**Provided data**
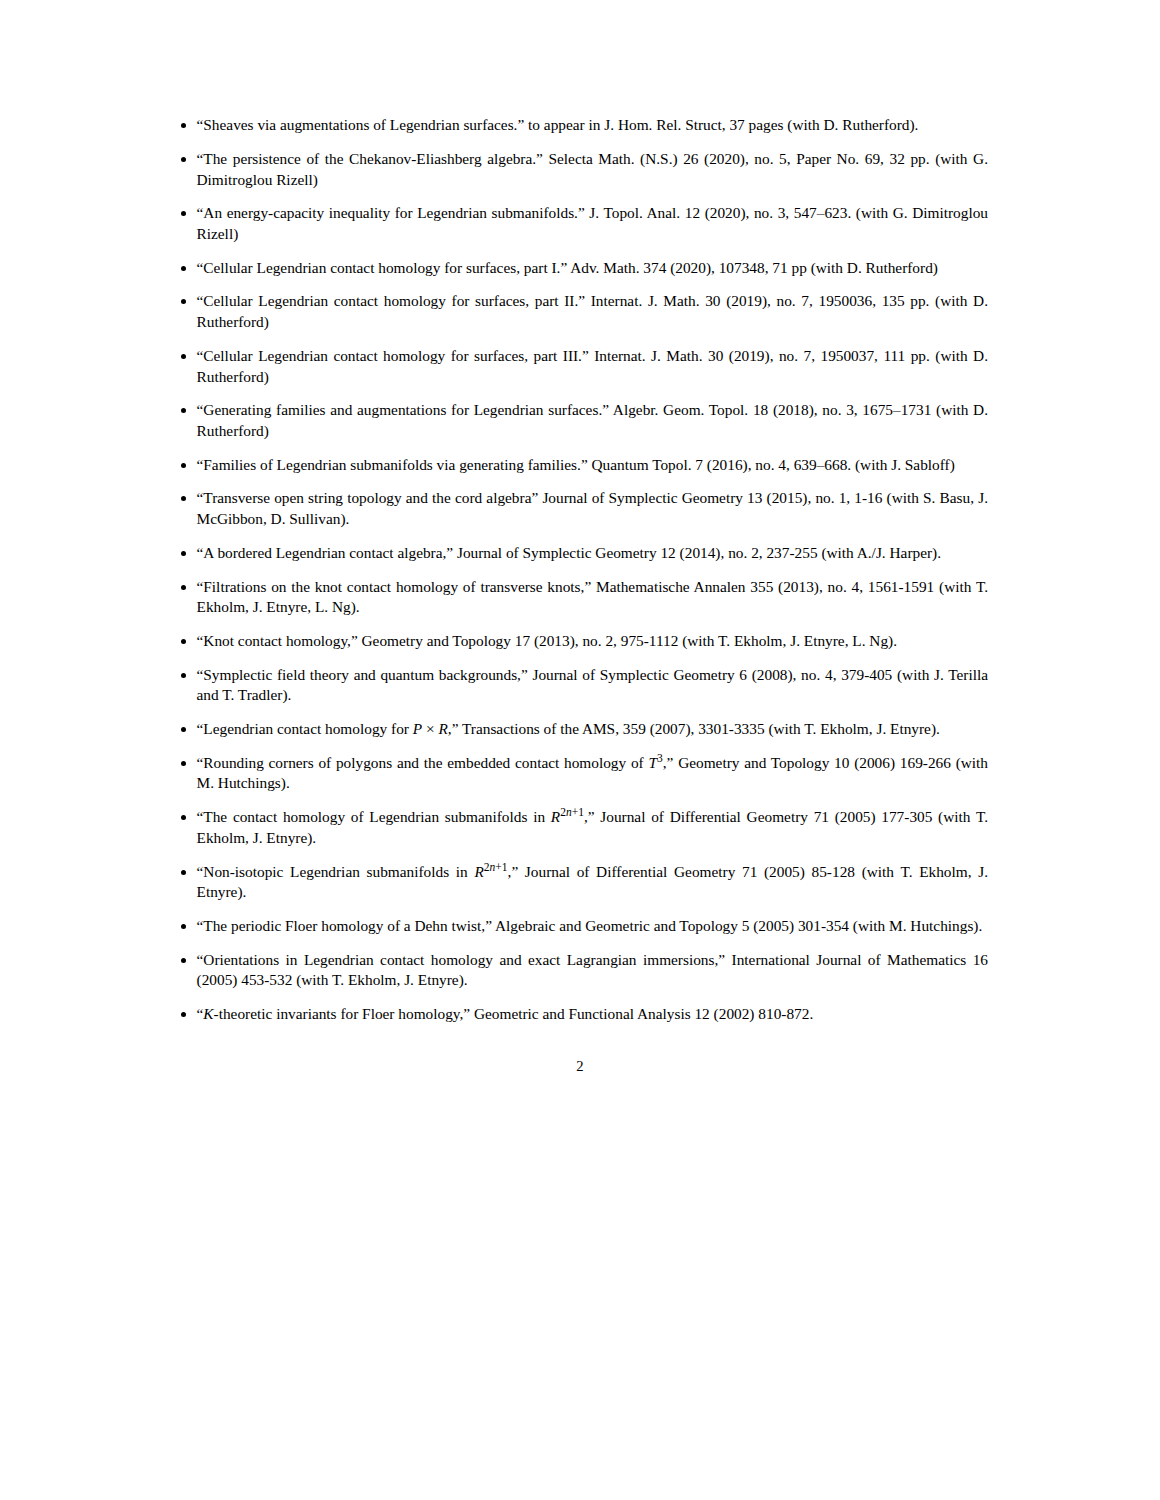“Sheaves via augmentations of Legendrian surfaces.” to appear in J. Hom. Rel. Struct, 37 pages (with D. Rutherford).
“The persistence of the Chekanov-Eliashberg algebra.” Selecta Math. (N.S.) 26 (2020), no. 5, Paper No. 69, 32 pp. (with G. Dimitroglou Rizell)
“An energy-capacity inequality for Legendrian submanifolds.” J. Topol. Anal. 12 (2020), no. 3, 547–623. (with G. Dimitroglou Rizell)
“Cellular Legendrian contact homology for surfaces, part I.” Adv. Math. 374 (2020), 107348, 71 pp (with D. Rutherford)
“Cellular Legendrian contact homology for surfaces, part II.” Internat. J. Math. 30 (2019), no. 7, 1950036, 135 pp. (with D. Rutherford)
“Cellular Legendrian contact homology for surfaces, part III.” Internat. J. Math. 30 (2019), no. 7, 1950037, 111 pp. (with D. Rutherford)
“Generating families and augmentations for Legendrian surfaces.” Algebr. Geom. Topol. 18 (2018), no. 3, 1675–1731 (with D. Rutherford)
“Families of Legendrian submanifolds via generating families.” Quantum Topol. 7 (2016), no. 4, 639–668. (with J. Sabloff)
“Transverse open string topology and the cord algebra” Journal of Symplectic Geometry 13 (2015), no. 1, 1-16 (with S. Basu, J. McGibbon, D. Sullivan).
“A bordered Legendrian contact algebra,” Journal of Symplectic Geometry 12 (2014), no. 2, 237-255 (with A./J. Harper).
“Filtrations on the knot contact homology of transverse knots,” Mathematische Annalen 355 (2013), no. 4, 1561-1591 (with T. Ekholm, J. Etnyre, L. Ng).
“Knot contact homology,” Geometry and Topology 17 (2013), no. 2, 975-1112 (with T. Ekholm, J. Etnyre, L. Ng).
“Symplectic field theory and quantum backgrounds,” Journal of Symplectic Geometry 6 (2008), no. 4, 379-405 (with J. Terilla and T. Tradler).
“Legendrian contact homology for P × R,” Transactions of the AMS, 359 (2007), 3301-3335 (with T. Ekholm, J. Etnyre).
“Rounding corners of polygons and the embedded contact homology of T3,” Geometry and Topology 10 (2006) 169-266 (with M. Hutchings).
“The contact homology of Legendrian submanifolds in R2n+1,” Journal of Differential Geometry 71 (2005) 177-305 (with T. Ekholm, J. Etnyre).
“Non-isotopic Legendrian submanifolds in R2n+1,” Journal of Differential Geometry 71 (2005) 85-128 (with T. Ekholm, J. Etnyre).
“The periodic Floer homology of a Dehn twist,” Algebraic and Geometric and Topology 5 (2005) 301-354 (with M. Hutchings).
“Orientations in Legendrian contact homology and exact Lagrangian immersions,” International Journal of Mathematics 16 (2005) 453-532 (with T. Ekholm, J. Etnyre).
“K-theoretic invariants for Floer homology,” Geometric and Functional Analysis 12 (2002) 810-872.
2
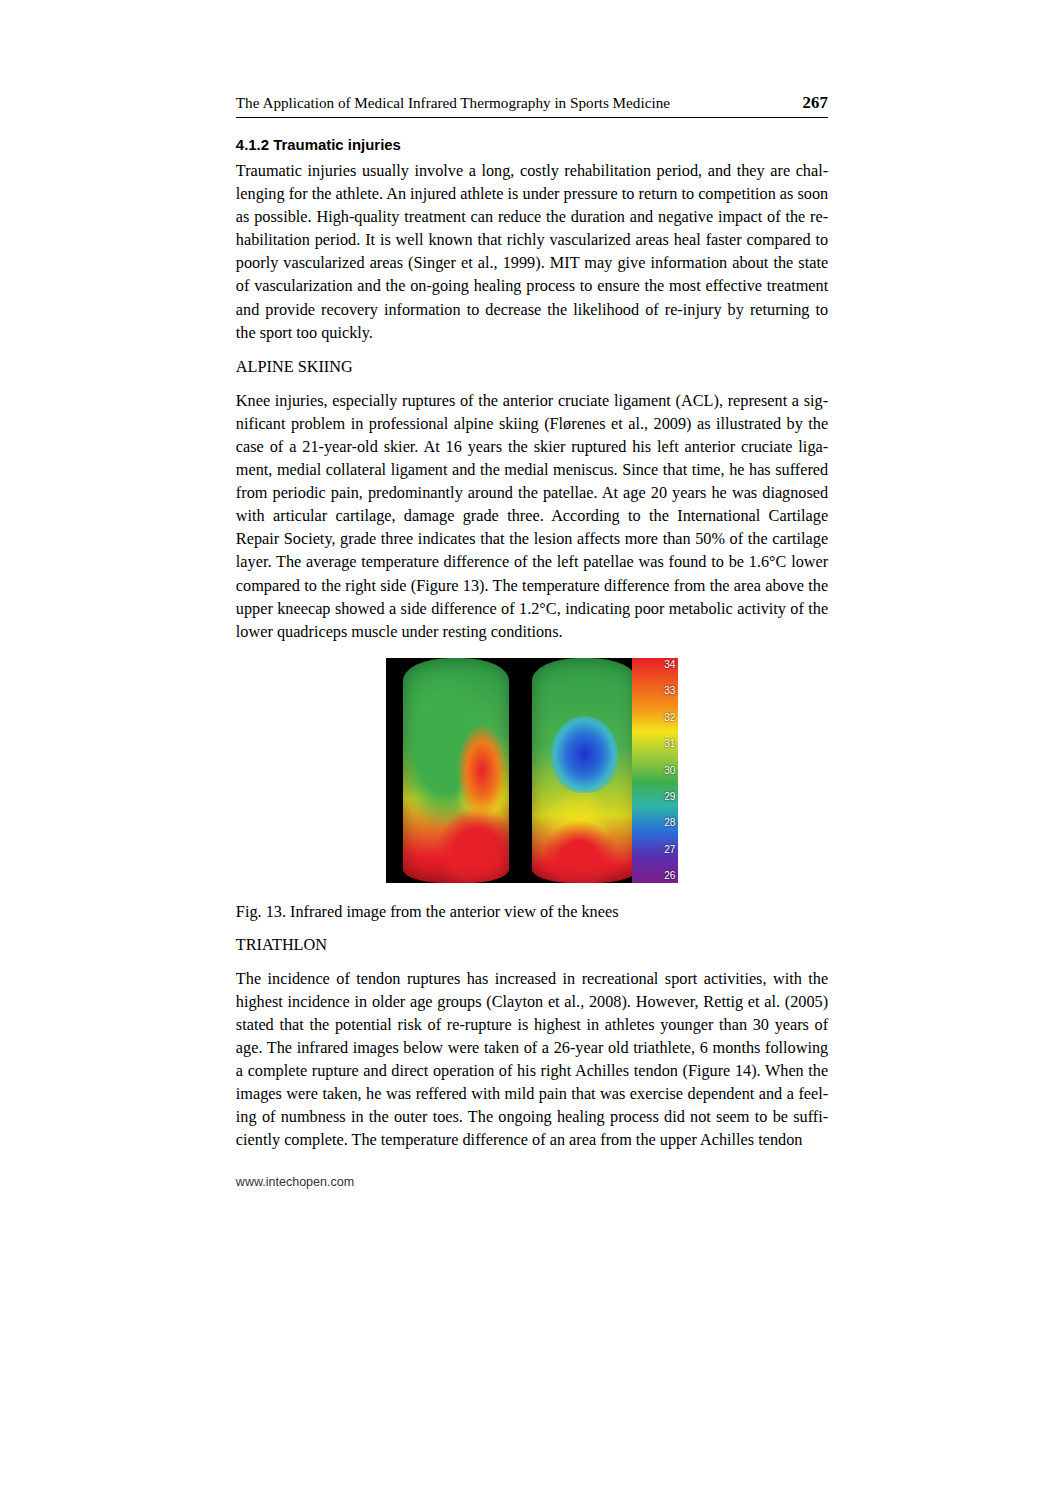The Application of Medical Infrared Thermography in Sports Medicine 267
4.1.2 Traumatic injuries
Traumatic injuries usually involve a long, costly rehabilitation period, and they are challenging for the athlete. An injured athlete is under pressure to return to competition as soon as possible. High-quality treatment can reduce the duration and negative impact of the rehabilitation period. It is well known that richly vascularized areas heal faster compared to poorly vascularized areas (Singer et al., 1999). MIT may give information about the state of vascularization and the on-going healing process to ensure the most effective treatment and provide recovery information to decrease the likelihood of re-injury by returning to the sport too quickly.
ALPINE SKIING
Knee injuries, especially ruptures of the anterior cruciate ligament (ACL), represent a significant problem in professional alpine skiing (Flørenes et al., 2009) as illustrated by the case of a 21-year-old skier. At 16 years the skier ruptured his left anterior cruciate ligament, medial collateral ligament and the medial meniscus. Since that time, he has suffered from periodic pain, predominantly around the patellae. At age 20 years he was diagnosed with articular cartilage, damage grade three. According to the International Cartilage Repair Society, grade three indicates that the lesion affects more than 50% of the cartilage layer. The average temperature difference of the left patellae was found to be 1.6°C lower compared to the right side (Figure 13). The temperature difference from the area above the upper kneecap showed a side difference of 1.2°C, indicating poor metabolic activity of the lower quadriceps muscle under resting conditions.
34 33 32 31 30 29 28 27 26
Fig. 13. Infrared image from the anterior view of the knees
TRIATHLON
The incidence of tendon ruptures has increased in recreational sport activities, with the highest incidence in older age groups (Clayton et al., 2008). However, Rettig et al. (2005) stated that the potential risk of re-rupture is highest in athletes younger than 30 years of age. The infrared images below were taken of a 26-year old triathlete, 6 months following a complete rupture and direct operation of his right Achilles tendon (Figure 14). When the images were taken, he was reffered with mild pain that was exercise dependent and a feeling of numbness in the outer toes. The ongoing healing process did not seem to be sufficiently complete. The temperature difference of an area from the upper Achilles tendon
www.intechopen.com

**Exercise objective**
Only lines belong in the copy, not pictures: write out exactly the lines of the records from the first through the one holding "547–623. (with G. Dimitroglou Rizell)".

**Your solution**
“Sheaves via augmentations of Legendrian surfaces.” to appear in J. Hom. Rel. Struct, 37 pages (with D. Rutherford).
“The persistence of the Chekanov-Eliashberg algebra.” Selecta Math. (N.S.) 26 (2020), no. 5, Paper No. 69, 32 pp. (with G. Dimitroglou Rizell)
“An energy-capacity inequality for Legendrian submanifolds.” J. Topol. Anal. 12 (2020), no. 3, 547–623. (with G. Dimitroglou Rizell)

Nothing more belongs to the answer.